• [The task] Go through the data and copy every line in which "hand" appears.

Items from a data source
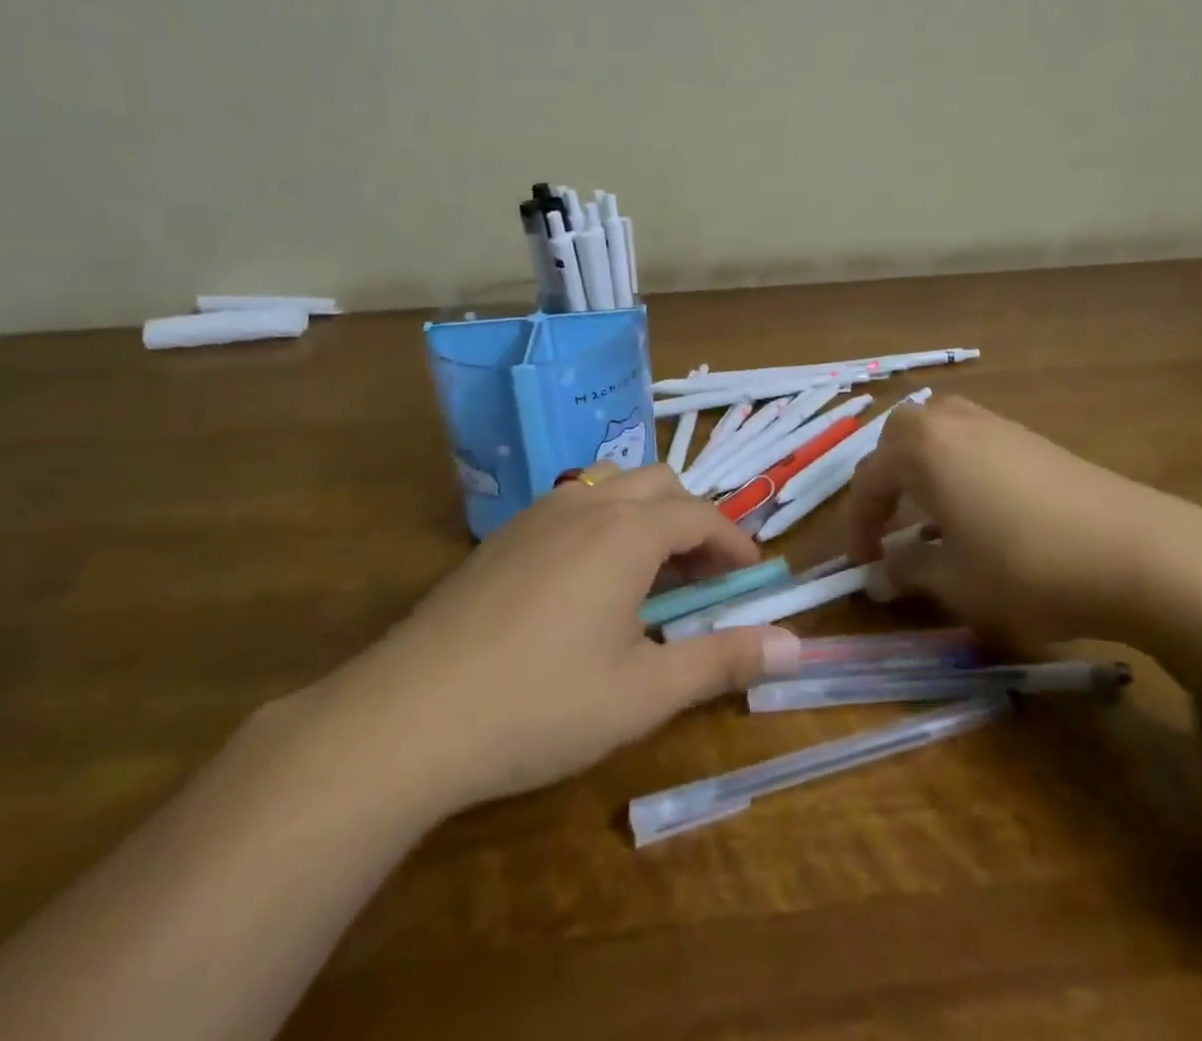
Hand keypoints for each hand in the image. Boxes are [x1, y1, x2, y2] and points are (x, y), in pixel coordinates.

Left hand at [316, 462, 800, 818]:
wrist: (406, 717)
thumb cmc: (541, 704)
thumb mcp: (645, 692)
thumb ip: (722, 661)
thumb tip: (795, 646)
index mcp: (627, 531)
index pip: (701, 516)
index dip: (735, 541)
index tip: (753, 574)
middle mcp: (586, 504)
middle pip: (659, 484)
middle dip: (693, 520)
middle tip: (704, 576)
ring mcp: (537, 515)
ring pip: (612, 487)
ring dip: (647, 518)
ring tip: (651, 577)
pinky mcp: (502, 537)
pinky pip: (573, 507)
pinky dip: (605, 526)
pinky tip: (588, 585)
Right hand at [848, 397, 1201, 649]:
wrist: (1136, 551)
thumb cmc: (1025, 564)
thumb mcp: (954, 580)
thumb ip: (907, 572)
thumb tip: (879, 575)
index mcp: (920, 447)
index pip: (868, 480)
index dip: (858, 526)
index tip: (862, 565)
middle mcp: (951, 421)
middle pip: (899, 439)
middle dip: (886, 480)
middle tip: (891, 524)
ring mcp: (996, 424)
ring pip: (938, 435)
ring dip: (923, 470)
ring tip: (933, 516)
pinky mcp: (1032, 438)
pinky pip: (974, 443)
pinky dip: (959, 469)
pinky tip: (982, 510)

...

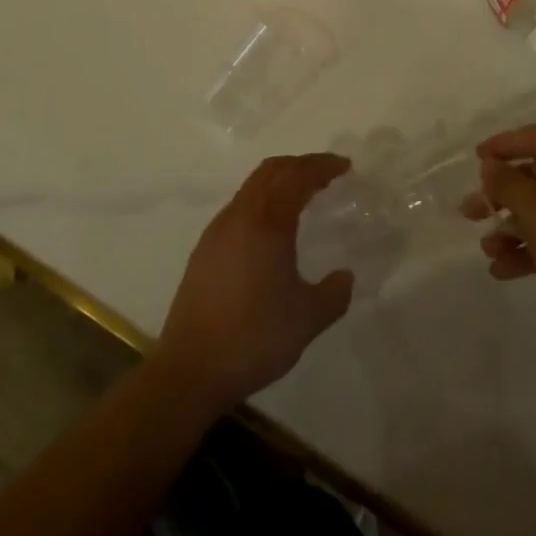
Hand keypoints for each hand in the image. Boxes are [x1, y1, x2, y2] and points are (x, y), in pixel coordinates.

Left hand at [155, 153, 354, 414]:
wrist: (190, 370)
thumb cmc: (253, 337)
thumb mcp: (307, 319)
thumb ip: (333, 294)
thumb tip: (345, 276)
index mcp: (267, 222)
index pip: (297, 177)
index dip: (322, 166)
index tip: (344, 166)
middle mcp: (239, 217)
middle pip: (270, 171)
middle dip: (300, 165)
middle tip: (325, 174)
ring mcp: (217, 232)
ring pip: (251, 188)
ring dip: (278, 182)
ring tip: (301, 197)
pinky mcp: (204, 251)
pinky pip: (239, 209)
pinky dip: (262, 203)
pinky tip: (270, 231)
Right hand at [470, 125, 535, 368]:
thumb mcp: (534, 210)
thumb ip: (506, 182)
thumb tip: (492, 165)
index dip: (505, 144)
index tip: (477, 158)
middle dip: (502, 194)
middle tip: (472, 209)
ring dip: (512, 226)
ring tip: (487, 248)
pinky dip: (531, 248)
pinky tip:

• [Response to the task]
Hand keypoints for each hand in the image. Boxes are [x1, y1, x2, y2] and points are (x, y), in pixel coordinates.
Left hand at [316, 462, 800, 818]:
Right hand at [848, 397, 1201, 649]:
Hand keypoints for each hand in the image. Boxes are [x1, y1, x2, y2] and points are (x, y), in pixel coordinates.
Left hand at [155, 153, 354, 414]:
Right hand at [470, 125, 535, 368]:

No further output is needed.